The MarkdownParse implementations I use can be found in the links below:

Nathan’s markdown-parse: https://github.com/nathansng/markdown-parse
ucsd-cse15l-w22’s markdown-parse: https://github.com/ucsd-cse15l-w22/markdown-parse

Part 1: Running Tests on Implementations

Before I can begin comparing outputs, I need to run both implementations on the hundreds of new tests and record their results. To do this, I used a bash script and an additional function to MarkdownParse that runs the getLinks method on all the files in a given repository. All of the test files are in a folder called test-files, and the bash script loops through each file and will output the file name and its list of links.

for file in test-files/*.md;
do
    echo $file
    java MarkdownParse $file
done

In order to save the output, I use a command to save the results of the function call to a text file for future use. The command and its output file are shown down below.

bash script.sh > results.txt

Saving results

After doing this for both implementations of MarkdownParse, I use the command diff to identify the differences between the two results files, and I save the differences in a file for future reference. The command and the resulting file is shown below.

diff [path_to_results_file] [path_to_second_results_file] > difference.txt

Differences

The file resulting from the diff command shows us all the lines in the files that don’t match and a comparison between the two files.

Part 2: Comparing Results

The diff command allows us to see where my implementation may differ from the given implementation of MarkdownParse in a quick and automated way instead of comparing each result manually. With the differences, I take a look at two different test cases that differed in the outputs and determine what the bug is and how to fix it.

Results of `194.md`

The first problem is on line 212 of the results files. Looking at line 212, the output corresponds to the file 194.md, which contains the following:

[Foo*bar\]]:my_(url) 'title (with parens)'

[Foo*bar\]]

From a markdown preview, there is only one valid link in this test case and the expected output should be:

[my_(url)]

However, we get the following as the output from the two implementations, where my implementation returned an empty list and the other implementation extracted url.

Output of implementations 1

Both implementations got the wrong results compared to the expected output.

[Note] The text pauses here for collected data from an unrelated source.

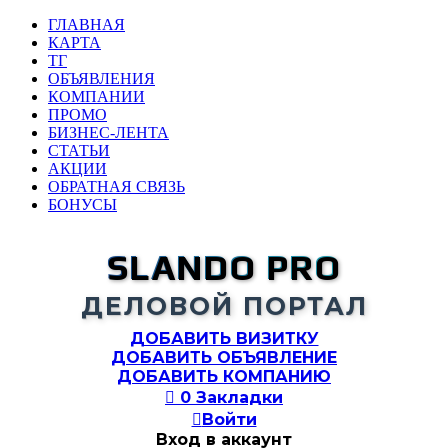
ГЛАВНАЯ
КАРТА
ТГ
ОБЪЯВЛЕНИЯ
КОМПАНИИ
ПРОМО
БИЗНЕС-ЛЕНТА
СТАТЬИ
АКЦИИ
ОБРАТНАЯ СВЯЗЬ
БОНУСЫ
SLANDO PRO
ДЕЛОВОЙ ПОРТАЛ
ДОБАВИТЬ ВИЗИТКУ
ДОБАВИТЬ ОБЪЯВЛЕНИЕ
ДОБАВИТЬ КОМПАНИЮ

0
Закладки

Войти
Вход в аккаунт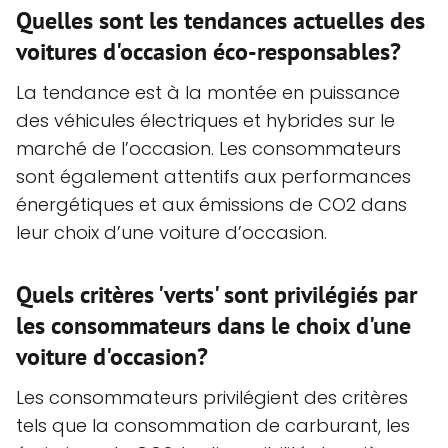
Quelles sont les tendances actuelles des
voitures d'occasion éco-responsables?
La tendance est à la montée en puissance
des véhicules électriques et hybrides sur le
marché de l’occasion. Les consommateurs
sont également attentifs aux performances
énergétiques et aux émissions de CO2 dans
leur choix d’une voiture d’occasion.
Quels critères 'verts' sont privilégiés par
les consommateurs dans le choix d'une
voiture d'occasion?
Les consommateurs privilégient des critères
tels que la consommation de carburant, les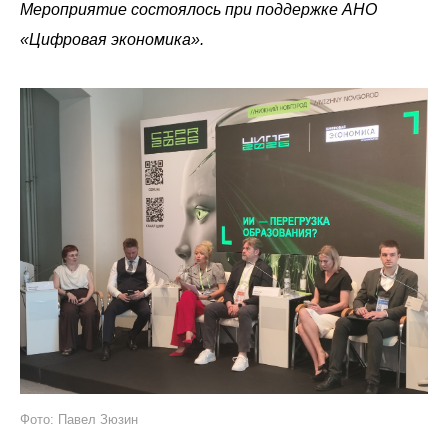
Мероприятие состоялось при поддержке АНО
«Цифровая экономика».
Фото: Павел Зюзин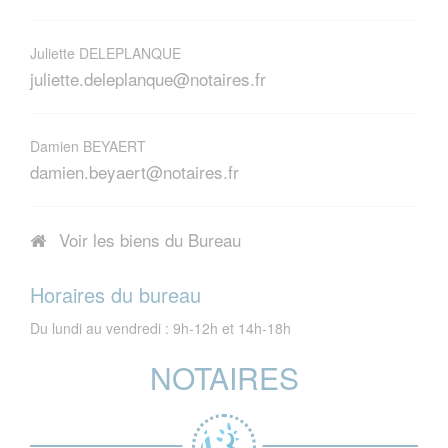
Juliette DELEPLANQUE
juliette.deleplanque@notaires.fr
Damien BEYAERT
damien.beyaert@notaires.fr
Voir les biens du Bureau
Horaires du bureau
Du lundi au vendredi : 9h-12h et 14h-18h
NOTAIRES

For my implementation, the bug is when the program checks for the next character after the closing bracket. My code checks if there is a parenthesis right after it, which is not how the link is formated in this case.

Here is the part of the code that needs to be adjusted to accomodate for this case:

Code issue 1

Instead of just checking for a parenthesis, it should also look for colons, which is another way links can be formatted. Then it should extract the text in between the colon and whatever whitespace that comes after. In addition, my code should also skip over escaped brackets to avoid the extra closing bracket after Foo*bar.

Results of `481.md`

The next output that differs comes from line 850 in the difference file. This corresponds to file 481.md in the results file of both implementations. 481.md contains the following:

[link](/uri "title")

In this case, there is one valid link and the expected output is:

[\uri]

Again, both implementations get different results from each other and from the expected output.

Output of implementations 2

This time, my implementaion extracted too much in addition to the valid link, whereas the other implementation didn’t extract any links.

In my implementation of MarkdownParse, the bug is from how the code extracts the links. In this case, it’s only looking for the text in between the open and close parenthesis of a valid link and extracting all the text in between. This results in extracting the space and “title” in the output.

Here is the part of the code causing the issue:

Code issue 2

Instead of just extracting the text in between the open and close parenthesis if they come one after the other, it should also be looking out for link titles. In addition to checking if the open and close parenthesis aren’t mismatched, it should also check if there are any whitespace in between the parenthesis. A white space separates the link from the title, and if we set this as the end of the valid link, the code should be able to extract the valid link in this case.

To make the program more robust in case there is an invalid title, which needs to be in between double quotes, then there should be a checker to make sure that there are double quotes surrounding the non-link text. This part of the code could check if there is a double quote after the white space and another double quote before the closing parenthesis after removing any white space in between. If there are no double quotes in any of those areas, then the title is invalid and thus the link is also invalid.

Wrap Up

In this lab report, I tested two implementations of MarkdownParse on several hundred test cases. I used a bash script and the diff commnd to save the results and the difference between results to files. Then I looked into the differences and determined if any of the outputs matched the expected output. If there were outputs that didn’t match the expected, then I determined what the bug was and a fix that might help solve the issue for that test case.